Great for solving problems, after it creates a problem.
Great for solving problems, after it creates a problem.
-"Blame It on the Tetons" by Modest Mouse
This is the story of my life. All I have to my name are my words. I have life, death, and words. These tools that bind me and, at the same time, set me free. A gift? A burden? I have never figured it out. Sometimes it is such a curse to know full well that the only way I'll ever be understood is by the very thing I actively, purposefully keep hidden from the world. But there is a sense of release, too, to know that I am able to have this very personal possession all to myself. Maybe people just aren't meant to be understood. Maybe it is our biological burden as humans to live a life where relationships with other humans is a necessary yet impossible feat.
Sometimes words act as a cushion to our fragile beings...sometimes words strip away all the protection one builds up around themselves to make them vulnerable. Words can bind hearts with kindness and consideration. Words can tear down the very makeup of a person. Words are weapons...and I often find that my arsenal holds such deadly devices that if they were ever discovered, my world would never be the same. That is the most terrifying feeling: to know the destructive power of your own thoughts. I've kept secrets and lies in my soul for so long that I don't know how to let them go. I don't know how to purge myself of these words...of everything that eats away at my being.
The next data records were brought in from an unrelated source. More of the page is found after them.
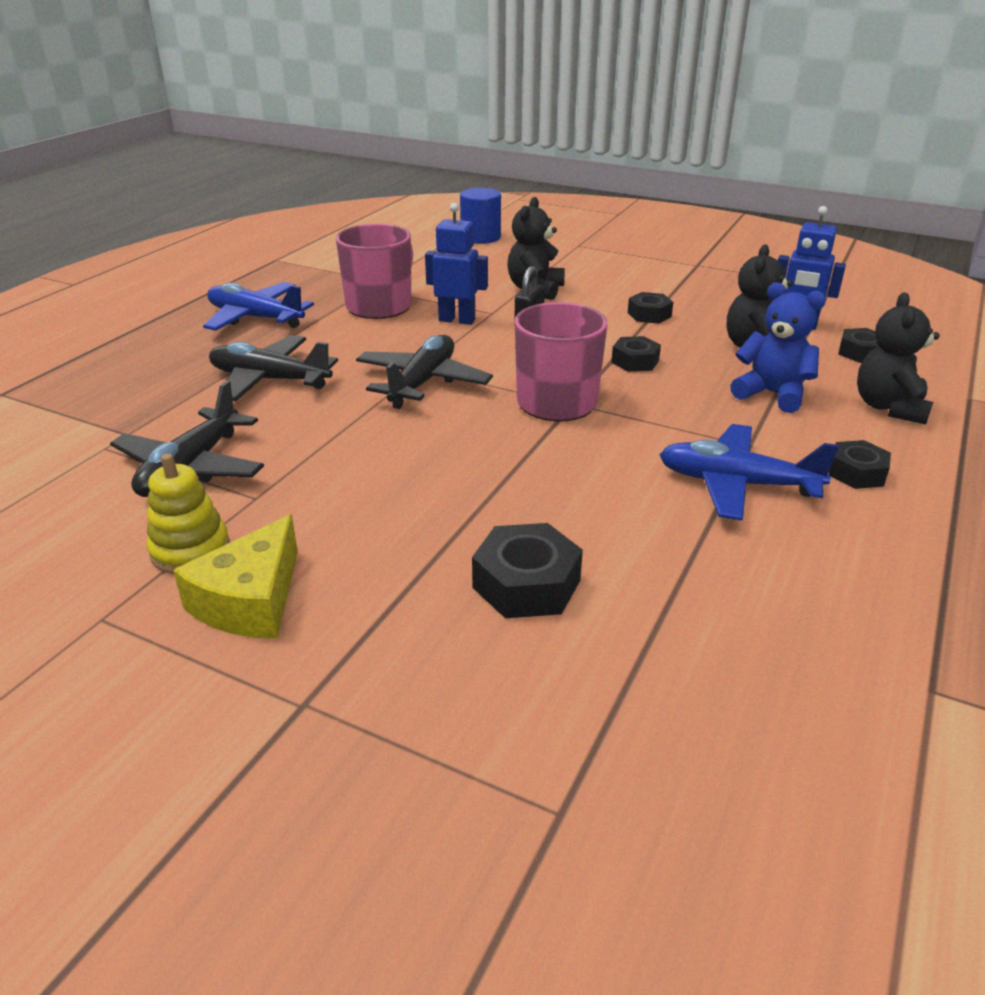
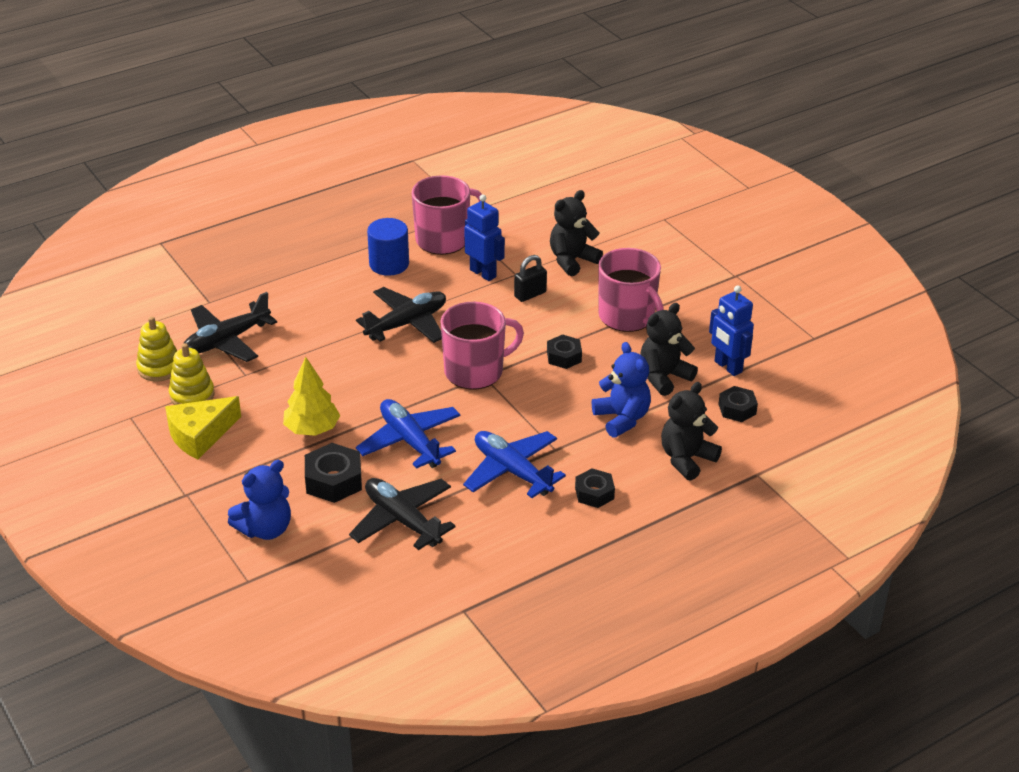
camera: 30 degrees right, 5 degrees up
(105, 533) = (159, 368): none -> yellow stacking toy
(255, 318) = (350, 223): blue plane -> blue plane (410, 441)
(269, 380) = (317, 287): black plane -> black plane (402, 520)
(423, 530) = (312, 429): none -> yellow tree
(480, 237) = (593, 183): blue cylinder -> blue cylinder (389, 264)
(497, 702) = (265, 529): none -> blue teddy bear
(649, 315) = (627, 317): black nut -> pink mug

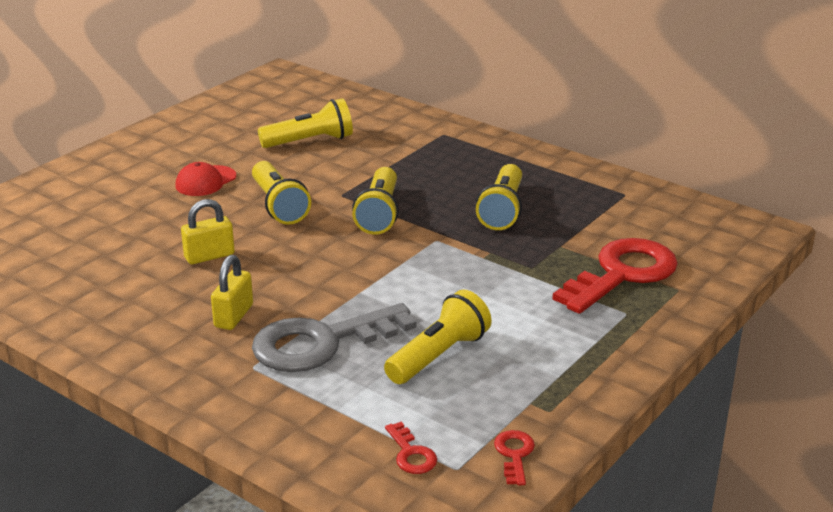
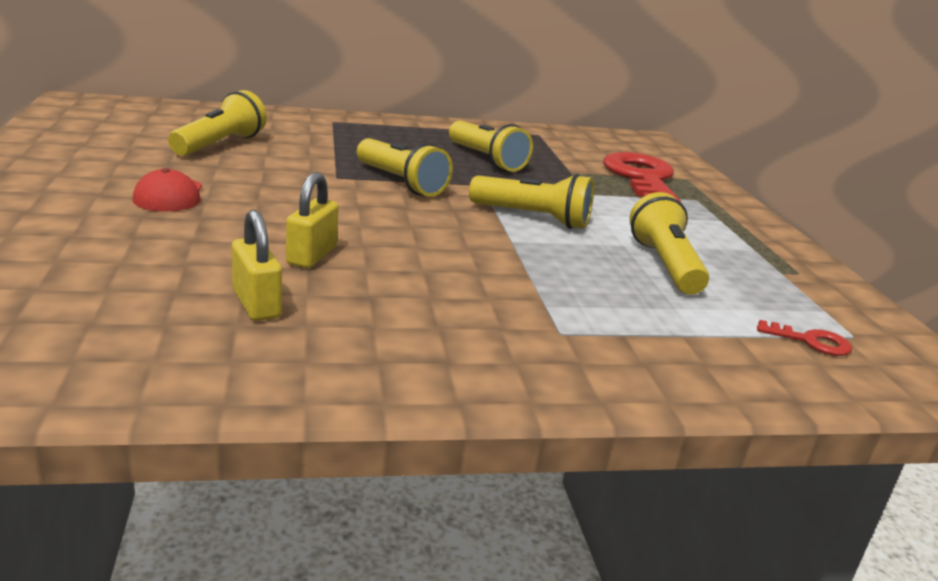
camera: 50 degrees left, 5 degrees down
(234, 316) = (449, 297): yellow padlock -> yellow padlock (256, 304)
(279, 206) = (295, 197): yellow flashlight -> yellow flashlight (533, 218)
(321, 343) = (569, 289): grey key -> none
(514, 454) = (852, 309): red key -> none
I am suffocating beneath the weight of my most valued and deadliest possession.
I want to be around long enough to leave behind a legacy. A legacy stemming from words of love and wisdom and age. Not all these words that I hold within my heart now, the ones that eat away and destroy all the good once living within me. In fact, I'm not sure there is any good left at all. Maybe it's too late for hope.
Maybe my words are running out.
1 comments:
Keep up the good work.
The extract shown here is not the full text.